### Extracted text

WASHINGTON, July 10, 2012 – June 27th was the birthday of writer Paul Laurence Dunbar (1872–1906), a once-upon-a-time resident of Washington, DC, and the child of former slaves. His father had escaped through the Underground Railroad and fled to Canada, returning to fight in a Massachusetts regiment upon the outbreak of the Civil War. His mother, freed by emancipation and on the verge of emigrating to the newly-created country of Liberia, instead decided to remain in the U.S. when the war ended.
They met and married post-war in Dayton, Ohio, where Paul was born.
Dayton was a 19th century rural-to-urban destination for southern African-Americans, who quickly established churches, schools, newspapers, and small businesses. Paul’s mother, sure that he showed promise, enrolled herself in night classes (during the day she worked as a cook and laundress) in order to be able to teach her son to read. She encouraged his early interest in writing, and he produced his first poems at age six and began reciting them publicly at nine. In 1887, Ohio abolished racial segregation in the school system (although extracurricular activities like plays and dances remained segregated), and Paul attended local schools as the only African-American student, serving as high school class president and writer and editor for the school paper.

######

__Challenges__:
• A. In the article on Paul Laurence Dunbar, why did his mother enroll in night classes? Answer in one to three sentences.
• B. Resume the article on Paul Laurence Dunbar, picking up right after its last sentence.
The material that comes after this text has no connection to it.

### Information supplied

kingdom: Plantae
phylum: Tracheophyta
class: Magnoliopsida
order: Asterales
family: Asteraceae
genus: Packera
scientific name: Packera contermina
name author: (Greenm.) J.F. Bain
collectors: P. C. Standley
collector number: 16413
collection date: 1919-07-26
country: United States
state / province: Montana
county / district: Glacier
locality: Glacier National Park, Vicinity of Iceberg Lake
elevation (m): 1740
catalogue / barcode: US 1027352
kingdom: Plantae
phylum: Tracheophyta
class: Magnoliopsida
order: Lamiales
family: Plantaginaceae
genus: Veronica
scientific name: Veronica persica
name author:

######

__The results__:
• A. She was sure her son showed promise, so she enrolled in night classes in order to be able to teach him to read. She took these classes at night because during the day she worked as a cook and laundress.

• B.
Despite his excellent academic record and having several pieces of work published in local newspapers, Dunbar found it impossible as an African-American to find either employment in journalism or funds for college. Instead he began working as an elevator operator in the Callahan Building, a seven-story “skyscraper” in downtown Dayton, writing in his spare time. A former teacher’s recommendation acquired him a place reciting his poetry at a convention in Dayton of the Western Association of Writers, and his writing and beautiful voice so impressed the listeners that a nationally distributed write-up of the event brought Dunbar broader attention.
His old school friend Orville Wright, who had dropped out of high school to start a small printing company after building a press with his brother Wilbur (this in their pre-flight days), helped Dunbar to self-publish a collection of his poems. Dunbar sold these to his elevator passengers for a dollar apiece, probably hoping that as many as possible would ride all the way to the seventh floor (“While you’re riding with me today, might I interest you in some poetry?”) and eventually recouped his investment. Lucky the buyer with the presence of mind to hang onto that first edition.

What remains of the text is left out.